Prior planning prevents poor performance

Prior-planning-prevents-poor-performance

By: Matt “The Law” Lindland – Elite Athlete, MMA Fighter & Coach, Olympic Wrestler

The most important part of training isn’t just the fight camp; the six or eight weeks before the fight when you are preparing to compete. The most important part of training is the strides and improvements you make in the times between fights. It’s when you don’t have a scheduled fight to motivate you to get in the gym every day. They say character is what you do when nobody is watching. The same goes for training. Your work ethic, your value to your team, is multiplied by the way you work when you’re not the guy getting ready to compete and nobody is looking or keeping score. Endurance, toughness, and the ability to recover quickly are keys to the fight prep training cycle (training camp), but those are the qualities you want to refine in the gym in between competitions. Fights are won when you are tired and fighting exhaustion. You have to learn to push through and build mental toughness. That doesn’t happen just in training camp it needs to happen in the gym when you don’t have a match you are preparing for.

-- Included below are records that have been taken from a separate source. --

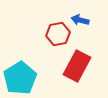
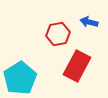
blue arrow: moved 9 px right, 2 px down
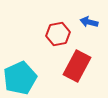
cyan pentagon: rotated 8 degrees clockwise
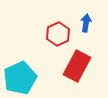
blue arrow: moved 3 px left, 1 px down; rotated 84 degrees clockwise
red hexagon: rotated 15 degrees counterclockwise
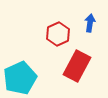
blue arrow: moved 4 px right
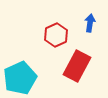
red hexagon: moved 2 px left, 1 px down
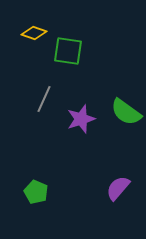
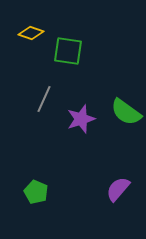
yellow diamond: moved 3 px left
purple semicircle: moved 1 px down
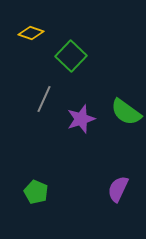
green square: moved 3 px right, 5 px down; rotated 36 degrees clockwise
purple semicircle: rotated 16 degrees counterclockwise
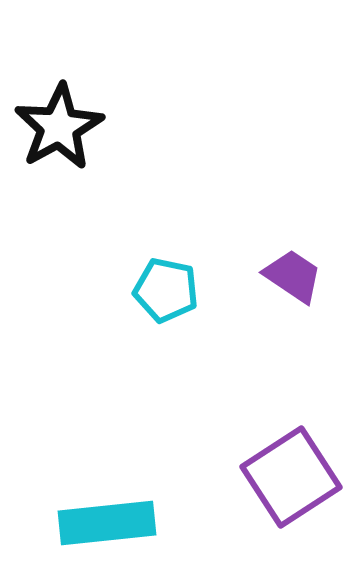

This is the time when you push yourself as hard as you can and don’t have to worry about over training. This is the time to build skills buy spending countless hours in the gym drilling over and over. Set specific goals—weight gains or losses you want to reach before next fight, positions and skills you want to improve on, your strength, your speed and endurance…what will help you perform better in your next fight? Work until you are tired—then keep working past that. That intensity you train with when you are tired will put you in the right mind-frame. This is when you develop mental toughness that you can draw from in your next bout. Realize this is the high volume training cycle that is more important than the fight camp in terms of becoming a better fighter. A lot of fighters think that it’s just staying in shape between fights, and that’s the wrong way to look at it. It’s really about becoming better every day. The fights are the time and opportunity to showcase how you improved from your last fight, but this is when you truly develop and grow as a fighter.